Une expertise loyale était ce que Boisdeffre et Gonse redoutaient avant tout. Gonse répondit à Picquart[6] qu’il fallait « attendre encore pour continuer dans cette voie assez délicate ». L’expertise « a le grave inconvénient d’obliger à prendre de nouveaux confidents dans de mauvaises conditions ». « Après avoir bien réfléchi », pendant deux jours, Gonse estime « qu’il lui paraît utile de marcher avec une grande prudence, en se méfiant des premières impressions ». Ce qui est nécessaire, « c’est d’être fixé, dit-il dans son jargon, sur la valeur des documents, comment ils ont pu être copiés, quelles demandes de renseignements ont été faites auprès des tiers ». Sans doute, « il est assez difficile

  1. Instr.

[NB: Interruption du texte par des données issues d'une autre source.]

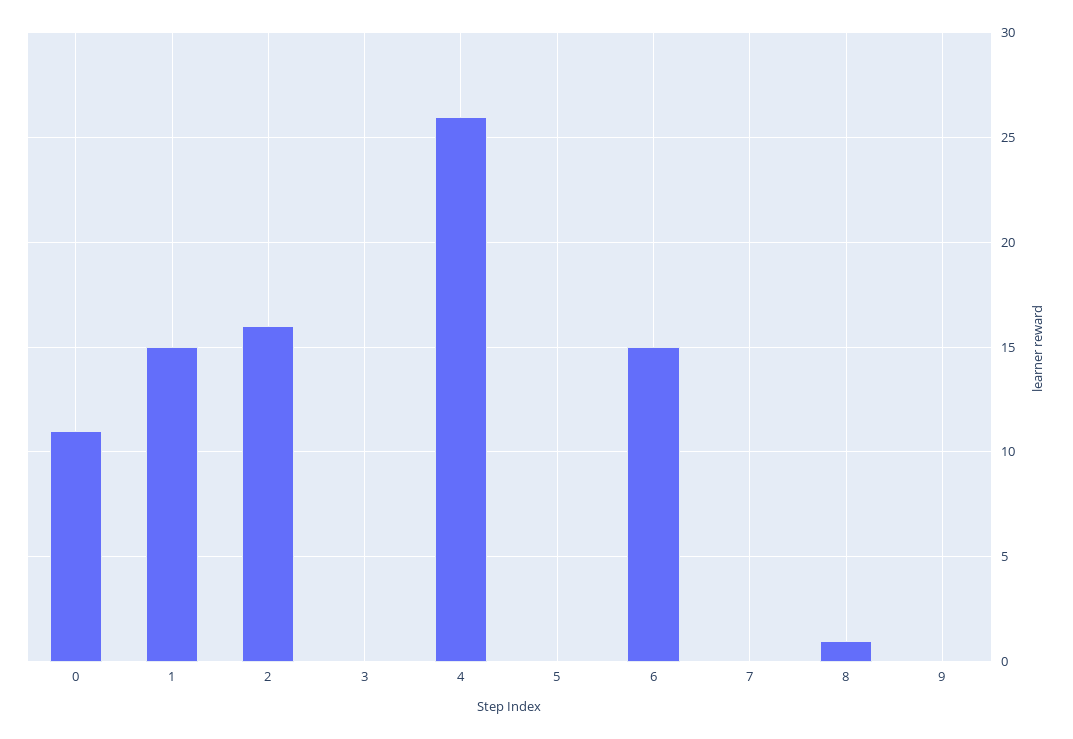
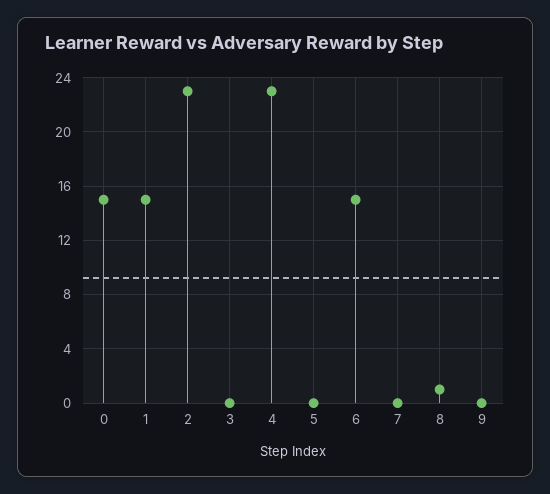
  {
-   "0": 11,
+   "0": 15,
    "1": 15,
-   "2": 16,
+   "2": 23,
    "3": 0,
-   "4": 26,
+   "4": 23,
    "5": 0,
    "6": 15,
    "7": 0,
    "8": 1,
    "9": 0
  }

Tavernier, 15 oct. 1898, Abria : « J’ai supposé qu’il avait écrit dans les journaux et commis quelque imprudence en publiant des articles sur l’artillerie de campagne. »
  2. Instr. Tavernier, Abria. — Instr. Ravary, 9 déc. 1897 ; Cass., I, 161, Picquart.
  3. Lettre du 5 septembre 1896. (Instr. Fabre, 221.)
  4. « Il y paraît notamment la double lettre, que l’on disait si rare. »
  5. Rennes, I, 433, Picquart.
  6. Lettre du 7 septembre 1896, de Cormeilles-en-Parisis.